The business practices described raise additional concerns relevant to operators and pilots who may refer students, hire graduates, or evaluate training credentials from international schools. The reviewer alleges that the school's ownership group has direct ties to FlyinSpain, a Spanish flight training company that previously entered liquidation and left students without recovery of substantial deposits. The claim that school management threatened students in arrears with license cancellation and use of industry contacts to block employment — while legally improbable in most regulatory frameworks — reflects a coercive dynamic that is antithetical to a professional training environment. The reviewer also identifies hidden costs, including a 30-euro-per-hour surcharge for the aerobatic variant aircraft that was not disclosed at enrollment, and advertised training timelines described as structurally impossible given actual scheduling frequency.

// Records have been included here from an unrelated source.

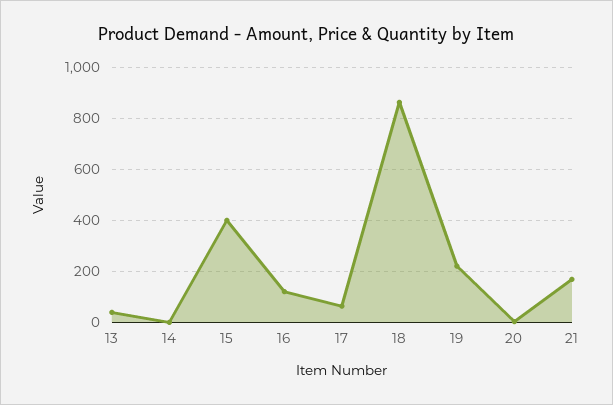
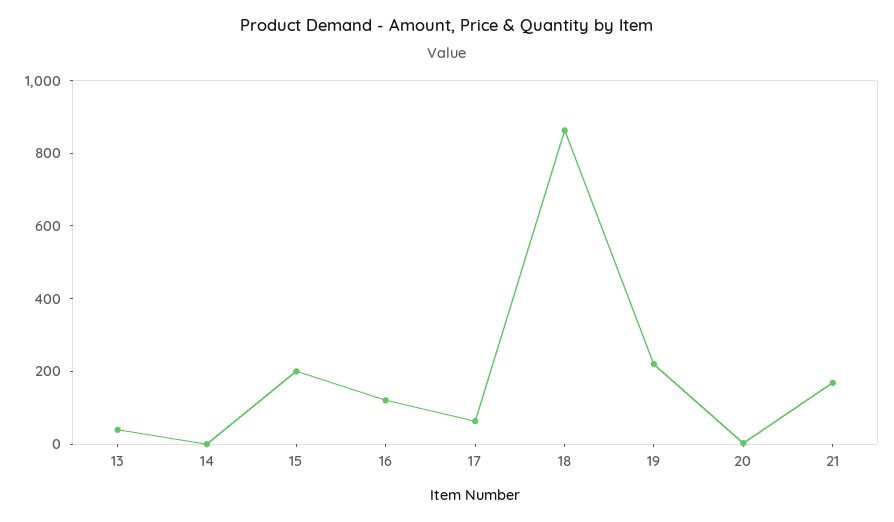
  {
    "13": 50,
    "14": 0,
-   "15": 400,
+   "15": 200,
    "16": 125,
    "17": 75,
    "18": 875,
    "19": 225,
    "20": 0,
    "21": 175
  }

For professional pilots in hiring, mentoring, or training oversight roles, this account is a useful case study in identifying red flags when evaluating smaller international flight schools that market aggressively on weather, cost, and training speed. The pattern described — strong pre-enrollment communication, deposit collection, then degraded service and withheld information — is not unique to this school and has appeared in multiple overseas training operations targeting students from English-speaking markets seeking EASA or ICAO-compliant licenses at lower cost than domestic programs. Legitimate quality indicators include published fleet maintenance records, instructor total time and instructional experience requirements, transparent pricing schedules, EASA Part-FCL oversight documentation, and verifiable student completion rates. The language barrier issue raised by the reviewer — ground school conducted in Spanish with English subtitles, and instructors with limited English proficiency — is also operationally relevant, as ICAO English Language Proficiency standards exist precisely because communication failures in training environments propagate into operational failures later in a pilot's career.

The broader trend driving students toward operations like MRO Aviation Granada is real and unlikely to reverse: European CPL and ATPL training costs have risen sharply while airline hiring demand has pushed younger candidates toward any cost-saving pathway to licensure. Schools in Spain, Portugal, Greece, and similar favorable-weather jurisdictions have proliferated to serve this demand, with quality varying enormously and regulatory enforcement across smaller Part-FCL approved organizations remaining inconsistent. The Spanish AESA (Agencia Estatal de Seguridad Aérea) is the competent authority for oversight of flight training organizations in Spain, and students or industry observers with documented safety concerns have the regulatory pathway to file formal reports. For aviation operators and chief pilots establishing training pipelines or evaluating applicant credentials from international schools, due diligence on the approving authority's oversight record and the school's complaint history is no longer optional — it is a standard of care commensurate with the safety responsibilities those credentials eventually carry.